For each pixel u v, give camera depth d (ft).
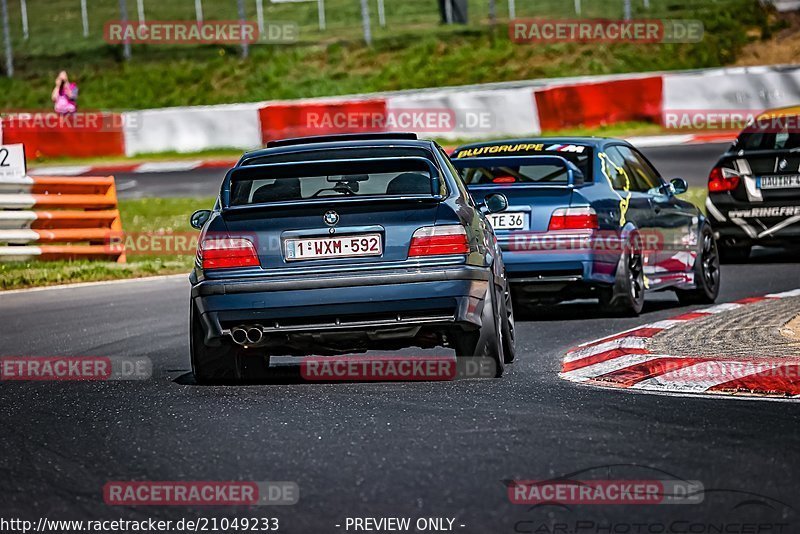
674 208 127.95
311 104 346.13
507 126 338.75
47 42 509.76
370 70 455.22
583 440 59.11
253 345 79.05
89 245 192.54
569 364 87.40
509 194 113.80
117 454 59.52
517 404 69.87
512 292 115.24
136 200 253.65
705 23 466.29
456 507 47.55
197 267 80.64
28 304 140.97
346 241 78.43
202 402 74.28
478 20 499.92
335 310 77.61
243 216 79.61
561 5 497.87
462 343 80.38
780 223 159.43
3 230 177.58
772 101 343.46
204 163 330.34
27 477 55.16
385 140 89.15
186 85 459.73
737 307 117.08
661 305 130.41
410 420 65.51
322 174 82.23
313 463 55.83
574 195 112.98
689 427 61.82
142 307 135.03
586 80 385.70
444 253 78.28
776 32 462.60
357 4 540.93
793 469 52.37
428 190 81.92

* * *

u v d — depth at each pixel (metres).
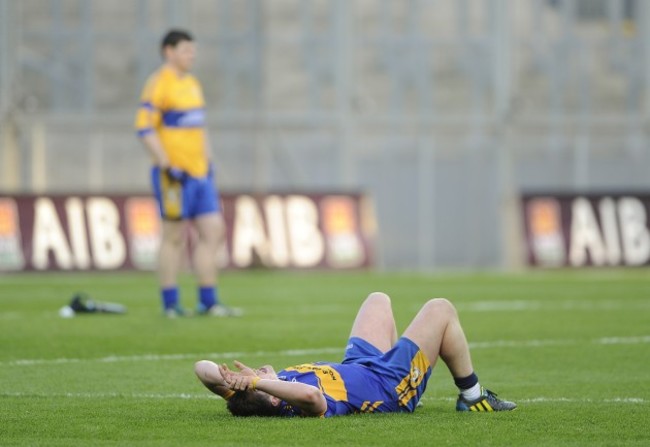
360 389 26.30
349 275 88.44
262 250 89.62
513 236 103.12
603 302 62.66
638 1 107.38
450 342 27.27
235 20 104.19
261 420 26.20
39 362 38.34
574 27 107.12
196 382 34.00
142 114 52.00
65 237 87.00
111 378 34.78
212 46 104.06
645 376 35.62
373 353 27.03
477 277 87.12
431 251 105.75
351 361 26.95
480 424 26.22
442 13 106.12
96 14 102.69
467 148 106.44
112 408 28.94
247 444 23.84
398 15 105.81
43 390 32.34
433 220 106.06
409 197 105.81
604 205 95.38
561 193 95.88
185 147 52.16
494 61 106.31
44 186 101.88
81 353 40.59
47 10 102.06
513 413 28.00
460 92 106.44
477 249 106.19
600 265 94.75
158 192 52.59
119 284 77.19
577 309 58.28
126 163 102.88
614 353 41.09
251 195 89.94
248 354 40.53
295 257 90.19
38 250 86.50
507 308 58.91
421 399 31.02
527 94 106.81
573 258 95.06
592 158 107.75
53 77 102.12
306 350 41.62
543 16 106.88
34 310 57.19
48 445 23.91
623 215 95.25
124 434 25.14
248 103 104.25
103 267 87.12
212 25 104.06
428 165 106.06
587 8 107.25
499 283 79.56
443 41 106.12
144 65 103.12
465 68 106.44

#### Exercise brief
Among the lines above, find the one with "737 307 117.08" and the one with "428 190 81.92". Quote both and everything between them, exactly.

#### Solution to this exercise
737 307 117.08
661 305 130.41
410 420 65.51
322 174 82.23
313 463 55.83
574 195 112.98
689 427 61.82
142 307 135.03
586 80 385.70
444 253 78.28
776 32 462.60
357 4 540.93
793 469 52.37
428 190 81.92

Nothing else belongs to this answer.